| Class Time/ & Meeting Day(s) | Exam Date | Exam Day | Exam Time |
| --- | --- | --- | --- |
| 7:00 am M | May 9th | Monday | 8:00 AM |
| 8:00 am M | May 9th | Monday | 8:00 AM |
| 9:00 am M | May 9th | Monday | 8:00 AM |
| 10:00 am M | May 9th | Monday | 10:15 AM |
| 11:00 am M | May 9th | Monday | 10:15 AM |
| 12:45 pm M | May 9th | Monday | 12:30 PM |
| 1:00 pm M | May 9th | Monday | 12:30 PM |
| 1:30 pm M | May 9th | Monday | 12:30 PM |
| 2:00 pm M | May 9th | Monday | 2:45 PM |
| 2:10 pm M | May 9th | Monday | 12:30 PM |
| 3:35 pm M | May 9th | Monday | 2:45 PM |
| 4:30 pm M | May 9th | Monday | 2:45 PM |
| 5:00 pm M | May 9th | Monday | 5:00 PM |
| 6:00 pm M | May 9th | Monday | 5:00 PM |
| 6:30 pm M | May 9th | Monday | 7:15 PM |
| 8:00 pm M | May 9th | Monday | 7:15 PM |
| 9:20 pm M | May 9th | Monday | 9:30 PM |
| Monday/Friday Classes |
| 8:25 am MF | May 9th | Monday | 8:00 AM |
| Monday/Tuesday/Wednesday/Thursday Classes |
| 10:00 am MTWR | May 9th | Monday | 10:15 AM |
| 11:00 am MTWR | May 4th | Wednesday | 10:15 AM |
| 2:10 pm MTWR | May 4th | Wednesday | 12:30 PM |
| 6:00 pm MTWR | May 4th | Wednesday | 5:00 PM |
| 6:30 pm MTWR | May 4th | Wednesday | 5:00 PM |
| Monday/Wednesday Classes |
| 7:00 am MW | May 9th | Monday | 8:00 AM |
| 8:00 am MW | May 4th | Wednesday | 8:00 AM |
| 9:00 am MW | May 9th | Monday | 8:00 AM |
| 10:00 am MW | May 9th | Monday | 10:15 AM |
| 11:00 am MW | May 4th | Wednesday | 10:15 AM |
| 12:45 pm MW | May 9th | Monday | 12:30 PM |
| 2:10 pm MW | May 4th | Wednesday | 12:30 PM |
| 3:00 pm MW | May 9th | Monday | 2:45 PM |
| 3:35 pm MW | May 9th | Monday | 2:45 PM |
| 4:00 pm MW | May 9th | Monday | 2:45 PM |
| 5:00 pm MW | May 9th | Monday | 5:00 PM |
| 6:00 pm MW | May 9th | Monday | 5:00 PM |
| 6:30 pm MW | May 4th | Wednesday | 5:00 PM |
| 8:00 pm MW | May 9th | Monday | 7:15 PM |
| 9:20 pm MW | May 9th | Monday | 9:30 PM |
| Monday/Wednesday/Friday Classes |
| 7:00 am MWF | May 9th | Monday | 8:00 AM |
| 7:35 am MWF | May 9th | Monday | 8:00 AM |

▶ [TASK ITEM]
What is needed is an exact copy of every entry above.

▶ [SOLUTION TO THIS EXERCISE]
| Class Time/ & Meeting Day(s) | Exam Date | Exam Day | Exam Time |
| --- | --- | --- | --- |
| 7:00 am M | May 9th | Monday | 8:00 AM |
| 8:00 am M | May 9th | Monday | 8:00 AM |
| 9:00 am M | May 9th | Monday | 8:00 AM |
| 10:00 am M | May 9th | Monday | 10:15 AM |
| 11:00 am M | May 9th | Monday | 10:15 AM |
| 12:45 pm M | May 9th | Monday | 12:30 PM |
| 1:00 pm M | May 9th | Monday | 12:30 PM |
| 1:30 pm M | May 9th | Monday | 12:30 PM |
| 2:00 pm M | May 9th | Monday | 2:45 PM |
| 2:10 pm M | May 9th | Monday | 12:30 PM |
| 3:35 pm M | May 9th | Monday | 2:45 PM |
| 4:30 pm M | May 9th | Monday | 2:45 PM |
| 5:00 pm M | May 9th | Monday | 5:00 PM |
| 6:00 pm M | May 9th | Monday | 5:00 PM |
| 6:30 pm M | May 9th | Monday | 7:15 PM |
| 8:00 pm M | May 9th | Monday | 7:15 PM |
| 9:20 pm M | May 9th | Monday | 9:30 PM |
| Monday/Friday Classes |
| 8:25 am MF | May 9th | Monday | 8:00 AM |
| Monday/Tuesday/Wednesday/Thursday Classes |
| 10:00 am MTWR | May 9th | Monday | 10:15 AM |
| 11:00 am MTWR | May 4th | Wednesday | 10:15 AM |
| 2:10 pm MTWR | May 4th | Wednesday | 12:30 PM |
| 6:00 pm MTWR | May 4th | Wednesday | 5:00 PM |
| 6:30 pm MTWR | May 4th | Wednesday | 5:00 PM |
| Monday/Wednesday Classes |
| 7:00 am MW | May 9th | Monday | 8:00 AM |
| 8:00 am MW | May 4th | Wednesday | 8:00 AM |
| 9:00 am MW | May 9th | Monday | 8:00 AM |
| 10:00 am MW | May 9th | Monday | 10:15 AM |
| 11:00 am MW | May 4th | Wednesday | 10:15 AM |
| 12:45 pm MW | May 9th | Monday | 12:30 PM |
| 2:10 pm MW | May 4th | Wednesday | 12:30 PM |
| 3:00 pm MW | May 9th | Monday | 2:45 PM |
| 3:35 pm MW | May 9th | Monday | 2:45 PM |
| 4:00 pm MW | May 9th | Monday | 2:45 PM |
| 5:00 pm MW | May 9th | Monday | 5:00 PM |
| 6:00 pm MW | May 9th | Monday | 5:00 PM |
| 6:30 pm MW | May 4th | Wednesday | 5:00 PM |
| 8:00 pm MW | May 9th | Monday | 7:15 PM |
| 9:20 pm MW | May 9th | Monday | 9:30 PM |
| Monday/Wednesday/Friday Classes |
| 7:00 am MWF | May 9th | Monday | 8:00 AM |
| 7:35 am MWF | May 9th | Monday | 8:00 AM |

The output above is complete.